“O Homem é propenso à dominação; atacamos os direitos dos
Reis absolutos e, em geral, todos desejamos ter o poder brutal do Czar da
Rússia” acabo de transcrever um parágrafo da obra Casaca Azul, que visitei já vão longe os anos 80 do século XX numa
caserna mofenta do também saudoso e
desaparecido Esquadrão de Lanceiros de Ponta Delgada enquanto cumpria o Serviço
Militar obrigatório. A obra autobiográfica de Henrique Escrich - novelista
Valenciano que viveu e morreu e se eternizou em Madrid na segunda metade do século
XIX – é constituída por um conjunto de novelas que se aproximam de ensaios de
filosofia social e politica. Perez Escrich vaticinava assim a revolução
bolchevique que viria a ocorrer 25 anos após a sua morte bem como previa o resultado
da mesma, mais absolutismo exercido por gente diferente que apenas ambicionava
os poderes de Nicolau Terceiro na senda de Pedro o Grande.

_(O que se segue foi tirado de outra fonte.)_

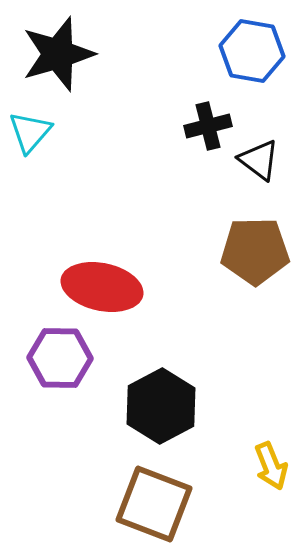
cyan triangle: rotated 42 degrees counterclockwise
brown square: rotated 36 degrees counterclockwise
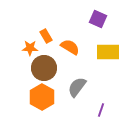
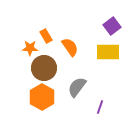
purple square: moved 14 px right, 7 px down; rotated 30 degrees clockwise
orange semicircle: rotated 24 degrees clockwise
purple line: moved 1 px left, 3 px up
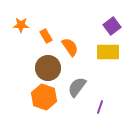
orange star: moved 9 px left, 23 px up
brown circle: moved 4 px right
orange hexagon: moved 2 px right; rotated 10 degrees counterclockwise
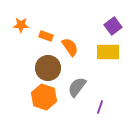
purple square: moved 1 px right
orange rectangle: rotated 40 degrees counterclockwise
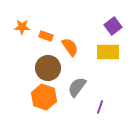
orange star: moved 1 px right, 2 px down
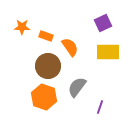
purple square: moved 10 px left, 3 px up; rotated 12 degrees clockwise
brown circle: moved 2 px up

Na verdade, todos os processos revolucionários do século XX
redundaram na instalação de novos regimes autoritários e sanguinários, mudaram os
déspotas mas os métodos não. A Revolução Russa redundou num processo
sanguinário e numa das mais duras autocracias de toda a história da Humanidade.
A pretexto do assassinato de Serguei Kirov, Estaline desencadeou a partir de
1934 uma purga, a Grande Purga, que eliminou cerca de dois terços dos quadros
do próprio Partido Comunista Soviético e cerca de cinco mil oficiais do exército
vermelho considerados opositores do regime, ao todo José Estaline liquidou mais
russos do que Hitler executou judeus e isso tudo foi só há menos de um século.
As revoluções hispano-americanas produziram ditadores, à
esquerda e à direita, que fizeram de povos livres e ricos, legiões de escravos
famintos enquanto os seus lideres e herdeiros, ainda hoje, se passeiam pelos
corredores perfumados e alcatifados das instâncias internacionais ofendendo os verdadeiros
bastiões das liberdades como se, esses sim, fossem as forças perniciosas.
Em África as coisas não se passaram de maneira diferente,
basta olharmos o nosso processo de descolonização e os seus produtos mais
diretos como Agostinho Neto e José Eduardo dos Santos isso para nos determos
apenas na maior e mais poderosa das nossas ex-colónias.
Hoje, por cá, neste
amontoado de “umbiguismos” reféns de falta de horizontes, vivemos, ou
sobrevivemos entretidos a empobrecermos, navegando num outro tipo de absolutismo. O garrote sobre o verbo, sobre a liberdade de
expressão e sobre as mais básicas liberdades individuais deixou de ser feito
com recurso a prisões e leis especificas da censura e passou a ser exercido com
jeito e malicia pelas forças ocultas do estado omnipotente e omnipresente, do
“regulamentozinho”, da “portariazinha” muitas vezes feita com interesses
enviesados e outras tantas com justificações
ad hominem que provocam a pior
das reações, a autocensura que é bem pior do que a propriamente dita ação do
lápis azul. A nova tortura é a exclusão
e a fome e aos novos revolucionários não os espera um heroico regresso num
qualquer comboio da liberdade mas só e apenas a emigração como espécie de
exilio por convite sem direito a bilhete de regresso.
In Jornal Diário dos Açores, edição de 12 de Maio de 2019.